• [Action item] Quote verbatim the span of lines that begins the listing below and closes with the line containing "астероидам?".

================================

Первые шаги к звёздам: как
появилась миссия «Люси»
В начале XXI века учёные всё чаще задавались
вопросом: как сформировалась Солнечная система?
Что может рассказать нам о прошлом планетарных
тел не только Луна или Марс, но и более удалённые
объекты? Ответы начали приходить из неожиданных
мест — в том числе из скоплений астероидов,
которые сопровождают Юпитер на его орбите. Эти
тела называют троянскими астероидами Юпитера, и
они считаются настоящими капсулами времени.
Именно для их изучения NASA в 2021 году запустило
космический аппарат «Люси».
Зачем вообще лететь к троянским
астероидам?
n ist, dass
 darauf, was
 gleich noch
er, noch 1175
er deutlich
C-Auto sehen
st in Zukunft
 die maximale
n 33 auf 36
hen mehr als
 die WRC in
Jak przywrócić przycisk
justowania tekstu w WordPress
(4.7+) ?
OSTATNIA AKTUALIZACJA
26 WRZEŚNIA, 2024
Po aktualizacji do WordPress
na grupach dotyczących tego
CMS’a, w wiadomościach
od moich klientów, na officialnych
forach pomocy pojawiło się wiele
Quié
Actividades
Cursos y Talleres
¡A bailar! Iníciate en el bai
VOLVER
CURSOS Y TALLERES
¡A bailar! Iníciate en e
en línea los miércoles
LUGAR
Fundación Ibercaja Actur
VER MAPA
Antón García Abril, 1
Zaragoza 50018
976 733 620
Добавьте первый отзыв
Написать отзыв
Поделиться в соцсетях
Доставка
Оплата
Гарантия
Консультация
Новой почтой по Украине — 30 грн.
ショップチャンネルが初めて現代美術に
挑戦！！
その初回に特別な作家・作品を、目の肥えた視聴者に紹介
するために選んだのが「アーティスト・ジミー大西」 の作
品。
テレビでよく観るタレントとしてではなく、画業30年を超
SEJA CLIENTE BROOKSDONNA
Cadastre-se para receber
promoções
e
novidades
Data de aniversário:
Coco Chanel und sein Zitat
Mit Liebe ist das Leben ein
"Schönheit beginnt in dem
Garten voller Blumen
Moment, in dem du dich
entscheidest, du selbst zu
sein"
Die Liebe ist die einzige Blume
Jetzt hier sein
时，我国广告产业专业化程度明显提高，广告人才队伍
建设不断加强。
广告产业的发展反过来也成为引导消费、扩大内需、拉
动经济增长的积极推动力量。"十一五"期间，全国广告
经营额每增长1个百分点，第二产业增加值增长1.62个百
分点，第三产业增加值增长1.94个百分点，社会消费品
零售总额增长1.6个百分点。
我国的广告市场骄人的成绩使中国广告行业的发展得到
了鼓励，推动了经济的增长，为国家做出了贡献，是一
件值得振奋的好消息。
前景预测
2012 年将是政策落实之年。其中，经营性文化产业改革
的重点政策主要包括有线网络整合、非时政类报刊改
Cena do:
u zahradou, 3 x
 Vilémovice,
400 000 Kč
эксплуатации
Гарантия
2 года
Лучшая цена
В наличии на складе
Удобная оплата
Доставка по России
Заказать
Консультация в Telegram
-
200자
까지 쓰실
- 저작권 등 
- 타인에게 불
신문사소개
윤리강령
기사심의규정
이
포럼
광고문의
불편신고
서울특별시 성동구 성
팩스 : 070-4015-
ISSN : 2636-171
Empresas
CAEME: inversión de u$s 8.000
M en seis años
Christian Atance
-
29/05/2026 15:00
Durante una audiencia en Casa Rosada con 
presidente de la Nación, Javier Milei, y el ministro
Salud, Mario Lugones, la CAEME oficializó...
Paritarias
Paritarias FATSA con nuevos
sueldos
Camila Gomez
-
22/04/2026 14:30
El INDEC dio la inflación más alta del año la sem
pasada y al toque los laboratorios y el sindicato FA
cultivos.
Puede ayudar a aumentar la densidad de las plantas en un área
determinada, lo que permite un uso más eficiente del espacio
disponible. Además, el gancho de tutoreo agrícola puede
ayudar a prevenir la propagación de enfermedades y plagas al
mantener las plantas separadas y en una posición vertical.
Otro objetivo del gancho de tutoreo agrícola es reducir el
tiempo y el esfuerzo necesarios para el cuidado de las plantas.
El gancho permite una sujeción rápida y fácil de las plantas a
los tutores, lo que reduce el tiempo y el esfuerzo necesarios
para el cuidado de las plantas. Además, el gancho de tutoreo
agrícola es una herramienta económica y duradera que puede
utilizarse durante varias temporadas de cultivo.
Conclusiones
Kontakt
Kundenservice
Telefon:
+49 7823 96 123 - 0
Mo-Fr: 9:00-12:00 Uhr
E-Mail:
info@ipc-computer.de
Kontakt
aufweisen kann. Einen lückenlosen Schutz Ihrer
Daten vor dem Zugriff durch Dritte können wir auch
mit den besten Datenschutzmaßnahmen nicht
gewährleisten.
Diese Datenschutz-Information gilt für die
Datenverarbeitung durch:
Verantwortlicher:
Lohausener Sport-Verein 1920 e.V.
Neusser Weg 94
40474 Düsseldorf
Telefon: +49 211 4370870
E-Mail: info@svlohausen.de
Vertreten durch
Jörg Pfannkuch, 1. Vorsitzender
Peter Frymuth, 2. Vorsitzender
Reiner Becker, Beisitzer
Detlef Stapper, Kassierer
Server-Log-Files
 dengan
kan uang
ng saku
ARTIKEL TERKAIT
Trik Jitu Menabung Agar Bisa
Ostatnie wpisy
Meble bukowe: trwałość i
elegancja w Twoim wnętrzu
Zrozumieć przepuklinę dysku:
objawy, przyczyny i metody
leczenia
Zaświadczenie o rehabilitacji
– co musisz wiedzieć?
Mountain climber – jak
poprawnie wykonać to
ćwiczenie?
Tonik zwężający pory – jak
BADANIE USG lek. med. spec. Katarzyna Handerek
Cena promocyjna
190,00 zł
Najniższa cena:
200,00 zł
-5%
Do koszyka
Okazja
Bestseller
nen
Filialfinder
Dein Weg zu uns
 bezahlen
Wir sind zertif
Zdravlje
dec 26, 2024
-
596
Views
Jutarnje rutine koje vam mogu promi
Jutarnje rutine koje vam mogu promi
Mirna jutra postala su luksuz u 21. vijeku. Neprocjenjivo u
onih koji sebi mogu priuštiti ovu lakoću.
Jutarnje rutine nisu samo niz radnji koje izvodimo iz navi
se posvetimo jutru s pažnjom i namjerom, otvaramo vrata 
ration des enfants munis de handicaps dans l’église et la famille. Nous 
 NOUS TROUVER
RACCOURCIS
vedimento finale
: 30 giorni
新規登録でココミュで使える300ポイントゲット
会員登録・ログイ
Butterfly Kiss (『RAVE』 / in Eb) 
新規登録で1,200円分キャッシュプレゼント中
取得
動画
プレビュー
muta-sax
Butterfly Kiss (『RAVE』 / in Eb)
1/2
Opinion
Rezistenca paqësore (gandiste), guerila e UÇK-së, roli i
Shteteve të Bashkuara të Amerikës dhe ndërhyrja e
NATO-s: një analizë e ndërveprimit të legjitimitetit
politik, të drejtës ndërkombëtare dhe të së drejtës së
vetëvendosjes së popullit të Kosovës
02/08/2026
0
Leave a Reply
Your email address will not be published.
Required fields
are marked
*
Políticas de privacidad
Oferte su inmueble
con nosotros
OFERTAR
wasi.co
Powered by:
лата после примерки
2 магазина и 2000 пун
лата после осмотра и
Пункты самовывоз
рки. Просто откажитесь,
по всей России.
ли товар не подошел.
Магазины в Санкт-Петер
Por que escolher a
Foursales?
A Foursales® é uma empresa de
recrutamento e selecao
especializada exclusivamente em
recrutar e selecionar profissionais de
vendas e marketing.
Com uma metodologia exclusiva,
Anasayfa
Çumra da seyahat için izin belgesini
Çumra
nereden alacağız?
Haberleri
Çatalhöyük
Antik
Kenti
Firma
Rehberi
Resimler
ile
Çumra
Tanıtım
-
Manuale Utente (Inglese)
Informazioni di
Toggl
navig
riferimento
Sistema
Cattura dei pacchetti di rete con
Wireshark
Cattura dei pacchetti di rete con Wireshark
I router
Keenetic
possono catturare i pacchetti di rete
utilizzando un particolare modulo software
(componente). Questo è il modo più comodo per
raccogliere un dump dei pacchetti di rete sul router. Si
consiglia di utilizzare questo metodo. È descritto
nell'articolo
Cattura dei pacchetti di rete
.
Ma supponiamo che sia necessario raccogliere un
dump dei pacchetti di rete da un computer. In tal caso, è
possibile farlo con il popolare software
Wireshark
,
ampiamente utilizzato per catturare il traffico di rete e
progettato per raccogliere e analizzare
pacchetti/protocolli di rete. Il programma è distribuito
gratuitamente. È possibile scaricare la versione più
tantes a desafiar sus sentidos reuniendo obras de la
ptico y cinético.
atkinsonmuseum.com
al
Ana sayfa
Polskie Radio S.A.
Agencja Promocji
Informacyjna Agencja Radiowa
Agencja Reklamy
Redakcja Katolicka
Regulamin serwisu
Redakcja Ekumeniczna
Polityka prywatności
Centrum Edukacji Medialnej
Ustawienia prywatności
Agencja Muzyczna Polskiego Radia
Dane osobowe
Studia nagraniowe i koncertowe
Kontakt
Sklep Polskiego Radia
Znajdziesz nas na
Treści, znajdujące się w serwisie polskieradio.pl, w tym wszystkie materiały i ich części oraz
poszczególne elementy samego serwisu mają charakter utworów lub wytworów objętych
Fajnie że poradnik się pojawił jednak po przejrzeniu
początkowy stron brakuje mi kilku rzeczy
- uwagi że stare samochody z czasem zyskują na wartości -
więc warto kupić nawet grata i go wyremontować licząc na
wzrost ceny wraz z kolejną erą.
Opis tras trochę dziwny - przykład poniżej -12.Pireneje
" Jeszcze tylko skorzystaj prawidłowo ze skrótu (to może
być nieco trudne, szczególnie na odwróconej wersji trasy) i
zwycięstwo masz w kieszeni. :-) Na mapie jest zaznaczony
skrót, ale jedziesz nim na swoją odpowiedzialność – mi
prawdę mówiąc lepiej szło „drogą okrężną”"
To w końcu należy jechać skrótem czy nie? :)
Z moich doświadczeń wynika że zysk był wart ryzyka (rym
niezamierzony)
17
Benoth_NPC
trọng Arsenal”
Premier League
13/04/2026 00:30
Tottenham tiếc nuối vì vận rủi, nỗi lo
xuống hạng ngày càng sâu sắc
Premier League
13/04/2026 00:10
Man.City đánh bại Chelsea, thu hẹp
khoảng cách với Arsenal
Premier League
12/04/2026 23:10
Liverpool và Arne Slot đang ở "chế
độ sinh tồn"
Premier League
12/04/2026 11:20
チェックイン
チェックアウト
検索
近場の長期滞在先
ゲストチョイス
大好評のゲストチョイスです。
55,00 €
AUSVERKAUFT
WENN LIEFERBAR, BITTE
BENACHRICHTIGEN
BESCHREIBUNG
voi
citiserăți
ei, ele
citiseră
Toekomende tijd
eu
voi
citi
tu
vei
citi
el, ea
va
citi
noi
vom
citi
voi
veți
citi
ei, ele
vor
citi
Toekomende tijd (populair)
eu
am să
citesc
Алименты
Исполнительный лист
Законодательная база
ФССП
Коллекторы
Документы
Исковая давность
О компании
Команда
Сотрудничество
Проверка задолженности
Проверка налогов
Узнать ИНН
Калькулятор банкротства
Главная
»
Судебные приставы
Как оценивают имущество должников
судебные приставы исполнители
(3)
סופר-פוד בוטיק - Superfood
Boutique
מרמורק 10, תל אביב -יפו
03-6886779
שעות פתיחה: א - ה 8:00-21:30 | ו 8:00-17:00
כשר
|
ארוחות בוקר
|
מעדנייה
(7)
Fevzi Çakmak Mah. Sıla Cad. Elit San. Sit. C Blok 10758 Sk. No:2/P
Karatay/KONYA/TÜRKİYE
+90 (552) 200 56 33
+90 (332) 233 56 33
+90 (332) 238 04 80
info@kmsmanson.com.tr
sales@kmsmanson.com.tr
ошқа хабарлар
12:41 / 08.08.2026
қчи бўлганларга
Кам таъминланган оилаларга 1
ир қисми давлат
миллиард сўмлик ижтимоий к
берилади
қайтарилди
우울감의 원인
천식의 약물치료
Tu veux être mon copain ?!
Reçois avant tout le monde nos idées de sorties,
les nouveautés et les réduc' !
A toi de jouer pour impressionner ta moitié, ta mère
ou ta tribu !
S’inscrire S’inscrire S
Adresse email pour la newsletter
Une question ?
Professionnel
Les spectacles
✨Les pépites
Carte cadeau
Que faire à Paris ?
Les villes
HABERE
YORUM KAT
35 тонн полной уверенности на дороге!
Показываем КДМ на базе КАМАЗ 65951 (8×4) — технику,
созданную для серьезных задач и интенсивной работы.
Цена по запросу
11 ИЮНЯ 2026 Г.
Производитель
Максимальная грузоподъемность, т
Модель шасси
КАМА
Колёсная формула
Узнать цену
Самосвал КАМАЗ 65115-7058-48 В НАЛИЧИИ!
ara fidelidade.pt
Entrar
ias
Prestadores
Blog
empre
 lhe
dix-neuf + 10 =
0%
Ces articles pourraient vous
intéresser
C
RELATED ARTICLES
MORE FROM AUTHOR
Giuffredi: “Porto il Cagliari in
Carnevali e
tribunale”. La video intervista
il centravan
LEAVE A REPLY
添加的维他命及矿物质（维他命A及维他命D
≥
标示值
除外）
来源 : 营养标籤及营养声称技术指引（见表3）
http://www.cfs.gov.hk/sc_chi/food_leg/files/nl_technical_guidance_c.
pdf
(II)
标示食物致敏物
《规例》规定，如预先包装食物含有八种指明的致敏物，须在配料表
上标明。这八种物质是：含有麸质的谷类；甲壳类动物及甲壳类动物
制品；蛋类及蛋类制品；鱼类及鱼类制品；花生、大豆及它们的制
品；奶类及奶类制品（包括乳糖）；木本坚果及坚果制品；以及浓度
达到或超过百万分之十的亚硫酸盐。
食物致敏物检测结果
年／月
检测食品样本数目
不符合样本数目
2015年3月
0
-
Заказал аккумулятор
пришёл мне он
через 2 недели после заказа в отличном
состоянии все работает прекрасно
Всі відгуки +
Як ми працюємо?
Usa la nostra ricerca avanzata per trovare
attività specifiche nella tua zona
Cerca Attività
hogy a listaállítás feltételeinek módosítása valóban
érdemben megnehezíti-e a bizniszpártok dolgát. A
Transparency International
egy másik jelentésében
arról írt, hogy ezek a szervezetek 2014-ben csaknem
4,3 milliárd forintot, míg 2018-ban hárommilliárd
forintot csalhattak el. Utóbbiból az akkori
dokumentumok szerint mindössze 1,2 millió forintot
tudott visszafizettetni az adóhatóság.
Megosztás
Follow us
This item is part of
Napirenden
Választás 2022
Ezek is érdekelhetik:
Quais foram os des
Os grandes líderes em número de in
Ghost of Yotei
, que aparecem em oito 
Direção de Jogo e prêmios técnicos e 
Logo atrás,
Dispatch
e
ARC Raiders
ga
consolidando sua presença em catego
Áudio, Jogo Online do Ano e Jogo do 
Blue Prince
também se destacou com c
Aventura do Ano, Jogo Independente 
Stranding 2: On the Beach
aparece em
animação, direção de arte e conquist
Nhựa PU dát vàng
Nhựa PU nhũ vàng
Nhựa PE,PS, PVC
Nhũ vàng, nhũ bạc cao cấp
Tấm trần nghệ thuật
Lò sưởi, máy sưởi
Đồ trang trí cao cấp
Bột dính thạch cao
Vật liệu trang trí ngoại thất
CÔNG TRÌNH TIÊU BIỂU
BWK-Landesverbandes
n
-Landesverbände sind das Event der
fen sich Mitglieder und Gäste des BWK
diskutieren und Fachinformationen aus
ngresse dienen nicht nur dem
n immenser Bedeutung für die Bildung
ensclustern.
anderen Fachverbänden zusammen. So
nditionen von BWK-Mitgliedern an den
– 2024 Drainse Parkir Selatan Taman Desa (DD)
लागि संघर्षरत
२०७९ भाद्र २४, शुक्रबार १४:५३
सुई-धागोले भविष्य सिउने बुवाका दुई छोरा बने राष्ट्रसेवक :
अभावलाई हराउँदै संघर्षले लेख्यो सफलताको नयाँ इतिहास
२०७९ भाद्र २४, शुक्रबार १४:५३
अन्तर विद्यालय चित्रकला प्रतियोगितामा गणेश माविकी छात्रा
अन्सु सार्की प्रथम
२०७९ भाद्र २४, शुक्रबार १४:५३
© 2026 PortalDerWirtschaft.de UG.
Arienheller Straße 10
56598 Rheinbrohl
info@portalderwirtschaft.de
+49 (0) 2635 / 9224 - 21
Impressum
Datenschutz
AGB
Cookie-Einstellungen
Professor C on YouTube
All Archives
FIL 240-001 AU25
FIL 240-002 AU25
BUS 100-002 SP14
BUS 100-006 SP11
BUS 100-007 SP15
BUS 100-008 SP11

================================

• [Expected output]
Первые шаги к звёздам: как
появилась миссия «Люси»
В начале XXI века учёные всё чаще задавались
вопросом: как сформировалась Солнечная система?
Что может рассказать нам о прошлом планетарных
тел не только Луна или Марс, но и более удалённые
объекты? Ответы начали приходить из неожиданных
мест — в том числе из скоплений астероидов,
которые сопровождают Юпитер на его орбите. Эти
тела называют троянскими астероидами Юпитера, и
они считаются настоящими капсулами времени.
Именно для их изучения NASA в 2021 году запустило
космический аппарат «Люси».
Зачем вообще лететь к троянским
астероидам?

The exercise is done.